> **Task prompt**
Output nothing but the lines from the beginning of the listing below through the line containing "Figure 2: 3-D", exactly as they stand, without pictures.

> **Data for review**
^^^^^^^^

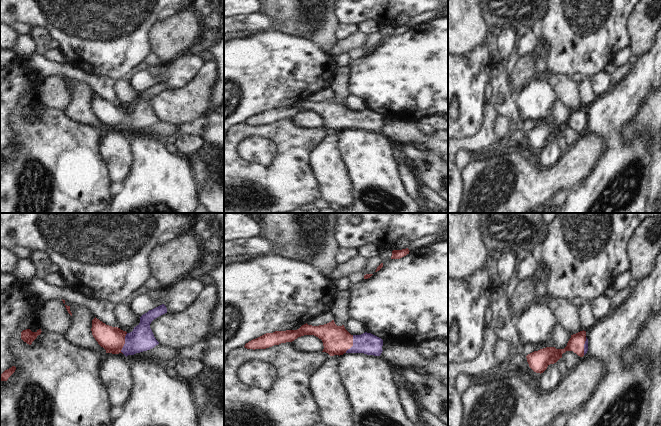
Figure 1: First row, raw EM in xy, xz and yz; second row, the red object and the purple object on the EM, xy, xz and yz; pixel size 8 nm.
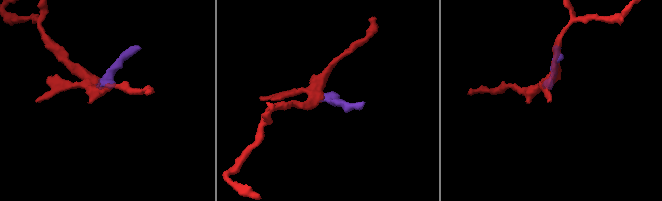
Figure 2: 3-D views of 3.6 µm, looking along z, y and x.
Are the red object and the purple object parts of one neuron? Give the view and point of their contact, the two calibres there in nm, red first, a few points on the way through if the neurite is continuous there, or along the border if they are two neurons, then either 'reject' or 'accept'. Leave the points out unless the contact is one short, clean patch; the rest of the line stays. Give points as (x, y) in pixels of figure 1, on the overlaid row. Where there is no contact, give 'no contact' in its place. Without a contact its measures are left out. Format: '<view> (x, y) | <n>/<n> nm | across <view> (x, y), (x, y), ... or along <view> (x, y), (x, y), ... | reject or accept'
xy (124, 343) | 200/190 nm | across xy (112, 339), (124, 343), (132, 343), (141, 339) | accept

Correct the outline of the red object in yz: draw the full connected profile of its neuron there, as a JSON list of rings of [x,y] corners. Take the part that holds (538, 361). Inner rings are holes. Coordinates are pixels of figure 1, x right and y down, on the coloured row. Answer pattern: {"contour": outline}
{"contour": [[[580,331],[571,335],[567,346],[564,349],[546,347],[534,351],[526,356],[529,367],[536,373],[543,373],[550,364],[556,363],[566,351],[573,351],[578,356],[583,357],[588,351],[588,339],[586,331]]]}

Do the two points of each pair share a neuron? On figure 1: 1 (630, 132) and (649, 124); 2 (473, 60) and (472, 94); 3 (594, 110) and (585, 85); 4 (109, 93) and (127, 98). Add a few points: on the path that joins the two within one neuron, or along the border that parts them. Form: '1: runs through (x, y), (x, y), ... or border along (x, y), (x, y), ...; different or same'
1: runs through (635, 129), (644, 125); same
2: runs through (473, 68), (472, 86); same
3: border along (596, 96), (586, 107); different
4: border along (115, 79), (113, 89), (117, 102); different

^^^^^^^^

> **Output of the task**
Figure 1: First row, raw EM in xy, xz and yz; second row, the red object and the purple object on the EM, xy, xz and yz; pixel size 8 nm.
Figure 2: 3-D views of 3.6 µm, looking along z, y and x.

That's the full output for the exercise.